*** Opening of SELECTED TEXT ***

Have you tried putting other things on the canvas?
Does the same problem exist on different computers and browsers?

What HTML5 backend are you using? Spine-ts WebGL? Spine-ts Canvas? Are you using premultiplied alpha? What browser and OS are you using (including versions)?

(He said WebGL.)

Pharan wrote

Does the seam follow the skeletons and image's movements or does it stay where it is like an overlay on the canvas?

It follows the skeleton. When I change attachments on a slot, other attachments have the seam as well, though it is not consistent.

Have you tried putting other things on the canvas?

Yes. I have another similar Spine project with a split head that was created by a different artist with a different set of tools in her workflow for creating assets. The seam issue comes up there as well.

Does the same problem exist on different computers and browsers?

Not sure. I can try this when I get home.


badlogic wrote

What HTML5 backend are you using? Spine-ts WebGL?

Yes, this one.

Are you using premultiplied alpha?

The atlas is exported with premultiplied alpha. The code that performs the render, sets premultiplied alpha with the value from the skeleton. (Same code as in demo) I tried it with premultiplied set to false as well.

What browser and OS are you using (including versions)?

I need to wait until I get home for versions, but Chrome and MacOS.

Thanks for thinking about my question. Pharan, too!

I meant other non-Spine things. Have you tried it?

Pharan wrote

I meant other non-Spine things. Have you tried it?

*** Close of SELECTED TEXT ***

*WORK TASK*:
Quote the forum thread on the rendering seam word for word, the stretch from "What HTML5 backend are you using? Spine-ts WebGL? Spine-ts" through "there as well.". The material after this point stands apart from the forum thread.

*** Opening of DATA TO EXAMINE ***

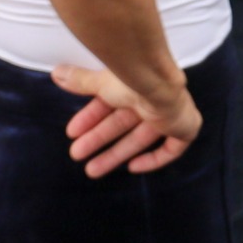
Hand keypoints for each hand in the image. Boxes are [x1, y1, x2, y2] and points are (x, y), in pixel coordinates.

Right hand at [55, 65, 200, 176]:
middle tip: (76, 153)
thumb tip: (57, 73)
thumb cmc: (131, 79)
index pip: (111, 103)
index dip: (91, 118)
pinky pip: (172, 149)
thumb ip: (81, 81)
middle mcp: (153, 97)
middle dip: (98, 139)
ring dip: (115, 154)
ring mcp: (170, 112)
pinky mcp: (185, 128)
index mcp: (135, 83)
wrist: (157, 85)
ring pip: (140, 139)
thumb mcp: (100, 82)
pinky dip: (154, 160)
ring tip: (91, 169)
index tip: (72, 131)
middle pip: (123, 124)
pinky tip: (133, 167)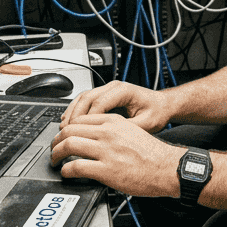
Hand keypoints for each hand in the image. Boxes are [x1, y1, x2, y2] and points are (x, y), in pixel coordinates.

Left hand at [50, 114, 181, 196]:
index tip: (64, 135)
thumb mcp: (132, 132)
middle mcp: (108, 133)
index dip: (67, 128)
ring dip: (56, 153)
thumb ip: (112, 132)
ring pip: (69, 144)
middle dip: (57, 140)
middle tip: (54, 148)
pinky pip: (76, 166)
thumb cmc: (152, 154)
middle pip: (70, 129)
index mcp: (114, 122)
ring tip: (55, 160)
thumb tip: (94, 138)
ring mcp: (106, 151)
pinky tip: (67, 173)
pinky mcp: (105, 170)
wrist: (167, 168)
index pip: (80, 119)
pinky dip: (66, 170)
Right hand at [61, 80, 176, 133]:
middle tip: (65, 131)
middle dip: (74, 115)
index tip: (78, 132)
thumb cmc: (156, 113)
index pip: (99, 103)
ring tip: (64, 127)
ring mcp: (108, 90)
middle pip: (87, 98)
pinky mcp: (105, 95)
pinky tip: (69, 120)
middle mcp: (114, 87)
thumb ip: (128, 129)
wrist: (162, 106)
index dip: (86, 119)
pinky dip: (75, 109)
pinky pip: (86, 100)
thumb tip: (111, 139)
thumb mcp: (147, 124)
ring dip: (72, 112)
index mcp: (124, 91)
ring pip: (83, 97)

*** Close of DATA TO EXAMINE ***
*** Opening of DATA TO EXAMINE ***

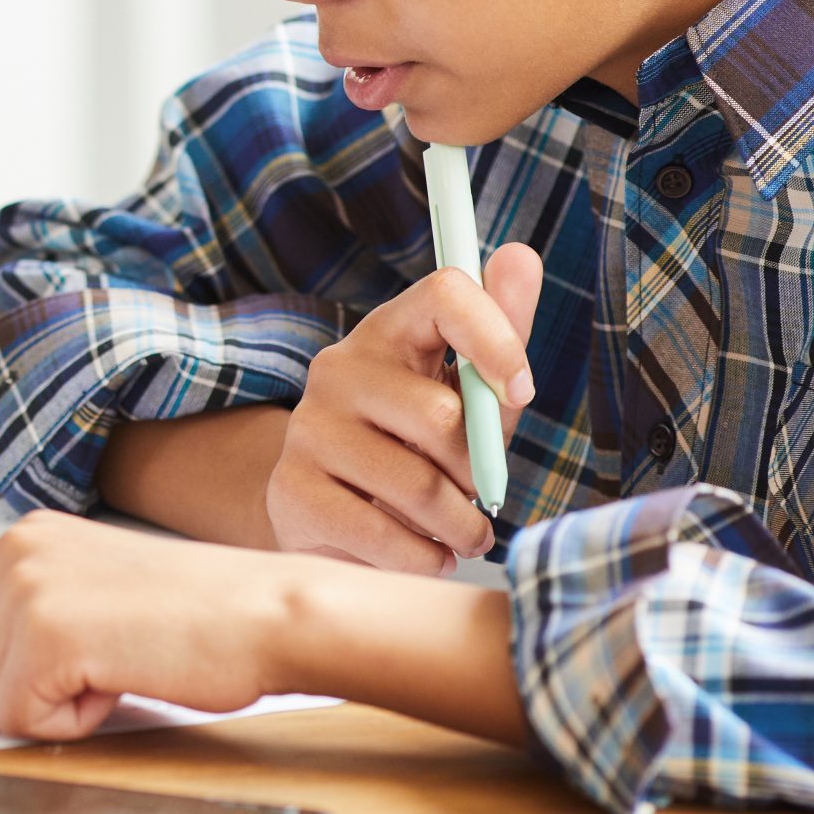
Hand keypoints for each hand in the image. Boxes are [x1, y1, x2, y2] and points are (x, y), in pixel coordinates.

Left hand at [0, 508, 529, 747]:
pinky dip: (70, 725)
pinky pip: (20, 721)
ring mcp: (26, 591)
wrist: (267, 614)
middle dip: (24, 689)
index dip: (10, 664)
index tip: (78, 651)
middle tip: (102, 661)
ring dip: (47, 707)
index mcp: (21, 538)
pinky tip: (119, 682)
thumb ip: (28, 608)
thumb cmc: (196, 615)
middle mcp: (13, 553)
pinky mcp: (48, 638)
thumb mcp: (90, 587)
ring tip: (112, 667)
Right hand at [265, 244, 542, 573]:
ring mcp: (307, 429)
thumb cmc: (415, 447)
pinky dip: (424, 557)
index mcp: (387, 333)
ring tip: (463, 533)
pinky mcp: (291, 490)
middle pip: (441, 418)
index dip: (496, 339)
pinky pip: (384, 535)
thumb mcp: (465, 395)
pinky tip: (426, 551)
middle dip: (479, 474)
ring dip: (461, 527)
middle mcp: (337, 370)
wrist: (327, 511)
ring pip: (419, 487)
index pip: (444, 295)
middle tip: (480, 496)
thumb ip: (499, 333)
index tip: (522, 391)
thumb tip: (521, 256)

*** Close of DATA TO EXAMINE ***

*EXPECTED OUTPUT*:
What HTML5 backend are you using? Spine-ts WebGL? Spine-ts Canvas? Are you using premultiplied alpha? What browser and OS are you using (including versions)?

(He said WebGL.)

Pharan wrote

Does the seam follow the skeletons and image's movements or does it stay where it is like an overlay on the canvas?

It follows the skeleton. When I change attachments on a slot, other attachments have the seam as well, though it is not consistent.

Have you tried putting other things on the canvas?

Yes. I have another similar Spine project with a split head that was created by a different artist with a different set of tools in her workflow for creating assets. The seam issue comes up there as well.